Why Zurich wants to introduce a replacement ID for illegals

Around a tenth of illegal migrants in Switzerland live in Zurich, and many work as domestic workers. A city ID card should make everyday life easier in the future. But there is protest.

In her old life, says Fany Flores, she was the most decent woman in Zurich . She would never have got on a train or bus without a ticket. Before unlocking the front door, she carefully turned around, like a ghost, scurrying inside. She only went for walks in well-tended suburbs. She would never have attended a city festival or a pub. «Absolute horror!»

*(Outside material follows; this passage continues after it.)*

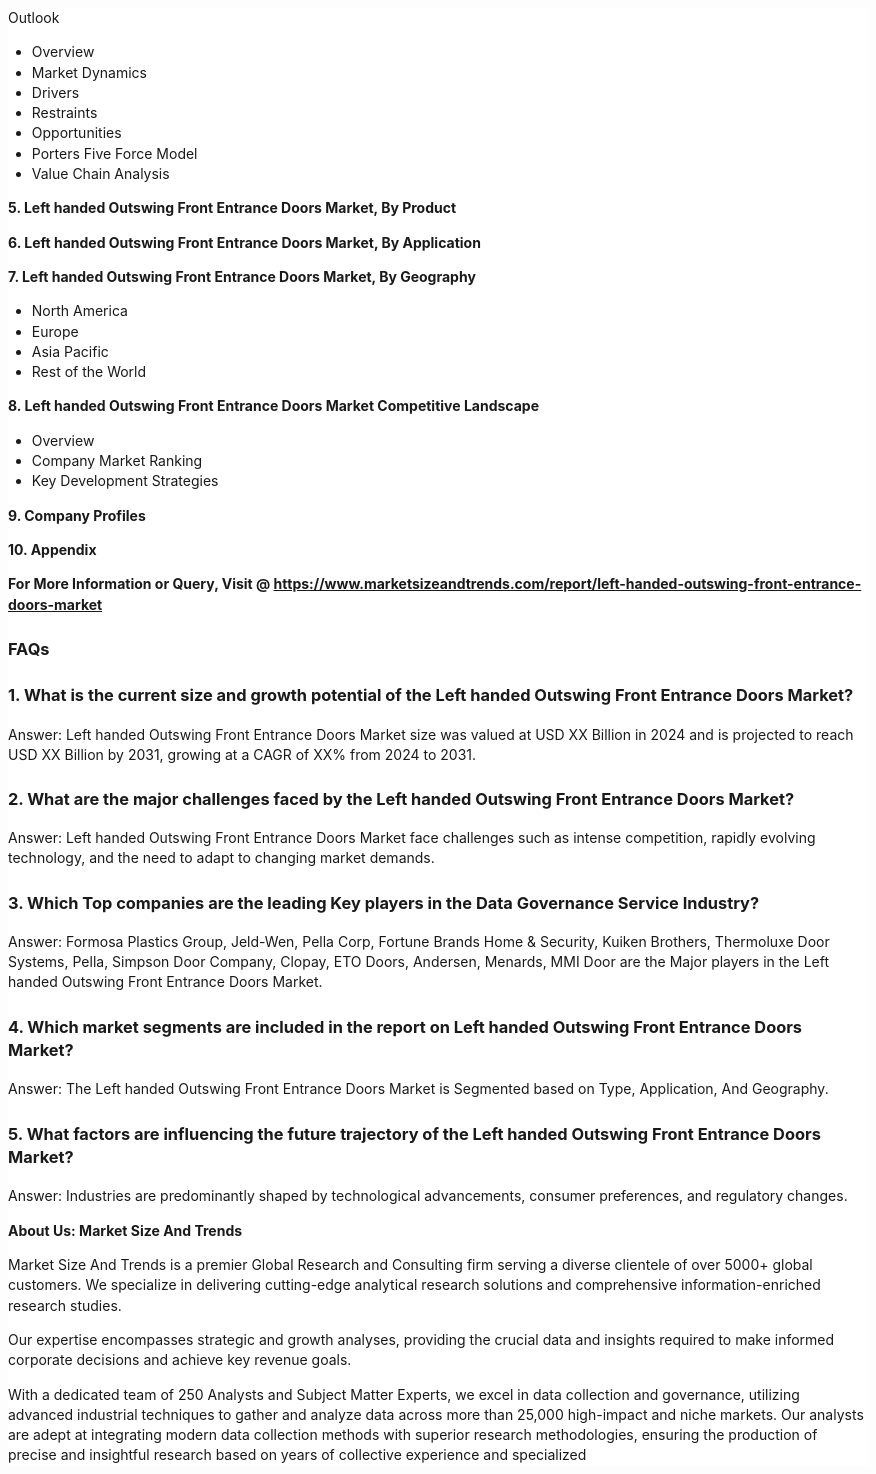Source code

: Outlook</span></strong></p></div><div class="" data-test-id=""><ul><li><span class="">Overview</span></li><li><span class="">Market Dynamics</span></li><li><span class="">Drivers</span></li><li><span class="">Restraints</span></li><li><span class="">Opportunities</span></li><li><span class="">Porters Five Force Model</span></li><li><span class="">Value Chain Analysis</span></li></ul></div><div class="" data-test-id=""><p><strong><span class="">5. Left handed Outswing Front Entrance Doors Market, By Product</span></strong></p></div><div class="" data-test-id=""><p><strong><span class="">6. Left handed Outswing Front Entrance Doors Market, By Application</span></strong></p></div><div class="" data-test-id=""><p><strong><span class="">7. Left handed Outswing Front Entrance Doors Market, By Geography</span></strong></p></div><div class="" data-test-id=""><ul><li><span class="">North America</span></li><li><span class="">Europe</span></li><li><span class="">Asia Pacific</span></li><li><span class="">Rest of the World</span></li></ul></div><div class="" data-test-id=""><p><strong><span class="">8. Left handed Outswing Front Entrance Doors Market Competitive Landscape</span></strong></p></div><div class="" data-test-id=""><ul><li><span class="">Overview</span></li><li><span class="">Company Market Ranking</span></li><li><span class="">Key Development Strategies</span></li></ul></div><div class="" data-test-id=""><p><strong><span class="">9. Company Profiles</span></strong></p></div><div class="" data-test-id=""><p><strong><span class="">10. Appendix</span></strong></p></div><div class="" data-test-id=""><p><strong><span class="">For More Information or Query, Visit @ <a href="https://www.marketsizeandtrends.com/report/left-handed-outswing-front-entrance-doors-market" target="_blank">https://www.marketsizeandtrends.com/report/left-handed-outswing-front-entrance-doors-market</a></span></strong></p></div><div class="" data-test-id=""><div class="article-main__content" data-test-id="publishing-text-block"><h3><strong><span class="">FAQs</span></strong></h3></div><div class="article-main__content" data-test-id="publishing-text-block"><h3><span class="">1. What is the current size and growth potential of the Left handed Outswing Front Entrance Doors Market?</span></h3></div><div class="article-main__content" data-test-id="publishing-text-block"><p><span class="font-[700]">Answer</span><span class="">: Left handed Outswing Front Entrance Doors Market size was valued at USD XX Billion in 2024 and is projected to reach USD XX Billion by 2031, growing at a CAGR of XX% from 2024 to 2031.</span></p></div><div class="article-main__content" data-test-id="publishing-text-block"><h3><span class="">2. What are the major challenges faced by the Left handed Outswing Front Entrance Doors Market?</span></h3></div><div class="article-main__content" data-test-id="publishing-text-block"><p><span class="font-[700]">Answer</span><span class="">: Left handed Outswing Front Entrance Doors Market face challenges such as intense competition, rapidly evolving technology, and the need to adapt to changing market demands.</span></p></div><div class="article-main__content" data-test-id="publishing-text-block"><h3><span class="">3. Which Top companies are the leading Key players in the Data Governance Service Industry?</span></h3></div><div class="article-main__content" data-test-id="publishing-text-block"><p><span class="font-[700]">Answer</span><span class="">: Formosa Plastics Group, Jeld-Wen, Pella Corp, Fortune Brands Home & Security, Kuiken Brothers, Thermoluxe Door Systems, Pella, Simpson Door Company, Clopay, ETO Doors, Andersen, Menards, MMI Door are the Major players in the Left handed Outswing Front Entrance Doors Market.</span></p></div><div class="article-main__content" data-test-id="publishing-text-block"><h3><span class="">4. Which market segments are included in the report on Left handed Outswing Front Entrance Doors Market?</span></h3></div><div class="article-main__content" data-test-id="publishing-text-block"><p><span class="font-[700]">Answer</span><span class="">: The Left handed Outswing Front Entrance Doors Market is Segmented based on Type, Application, And Geography.</span></p></div><div class="article-main__content" data-test-id="publishing-text-block"><h3><span class="">5. What factors are influencing the future trajectory of the Left handed Outswing Front Entrance Doors Market?</span></h3></div><div class="article-main__content" data-test-id="publishing-text-block"><p><span class="font-[700]">Answer:</span><span class="">&nbsp;Industries are predominantly shaped by technological advancements, consumer preferences, and regulatory changes.</span></p></div><p><strong><span class="">About Us: Market Size And Trends</span></strong></p></div><div class="" data-test-id=""><p><span class="">Market Size And Trends is a premier Global Research and Consulting firm serving a diverse clientele of over 5000+ global customers. We specialize in delivering cutting-edge analytical research solutions and comprehensive information-enriched research studies.</span></p></div><div class="" data-test-id=""><p><span class="">Our expertise encompasses strategic and growth analyses, providing the crucial data and insights required to make informed corporate decisions and achieve key revenue goals.</span></p></div><div class="" data-test-id=""><p><span class="">With a dedicated team of 250 Analysts and Subject Matter Experts, we excel in data collection and governance, utilizing advanced industrial techniques to gather and analyze data across more than 25,000 high-impact and niche markets. Our analysts are adept at integrating modern data collection methods with superior research methodologies, ensuring the production of precise and insightful research based on years of collective experience and specialized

She shouts today. “You don’t know what’s going on there. Far too many dangerous situations. «

Fany Flores, 64, with short black hair, is actually a cheerful person. For a long time hardly anyone knew about it, she couldn’t show it to anyone. Because the Bolivian lived as so-called sans-papiers in Switzerland — as a migrant without papers. Although, strictly speaking, that’s not true at all. After all, she had papers, but unfortunately the wrong ones, so that she could work in Switzerland. An estimated 100,000 people in Switzerland feel like you. One in ten of them should live in Zurich.

In the largest city in the country there is now a broad network of initiatives, advice centers and associations for and by illegal migrants. Bea Schwager has headed the Sans Papiers contact point in Zurich, Spaz for short, for 16 years. For migrants, she says, every visit to the doctor and every ticket inspection often creates the fear of being discovered and deported. “Many have lived here for decades and may even have children. But in everyday life they often live like invisible people. »

With a city ID, the Züri City Card, Social Democrats, Greens, trade unions and initiatives want to make everyday life easier for the sans-papiers in the future. With the card, they, but also locals, could in future identify themselves wherever you have to show your name and prove that you live in the city. Often it is about small things, access to the library, local transport or discounts in the fields of culture or sports. But also about registering children in school.

After some back and forth, the municipal council has now approved 3.2 million francs for the introduction of the card, around three million euros. However, the liberal FDP and the right-wing populist SVP want to stop the project with a vote. Until the decision is made next May, Zurich may therefore face an ugly dispute.

Proponents say the new card enables better coexistence. In future, the card can also be used as ID for admission in city hospitals. Previous emergency regulations, according to which activists like Bea Schwager or her colleagues have to appear and ask for help, would then become obsolete. «The already lived everyday life in the big city would be easier this way, and coexistence a little more dignified,» says Schwager.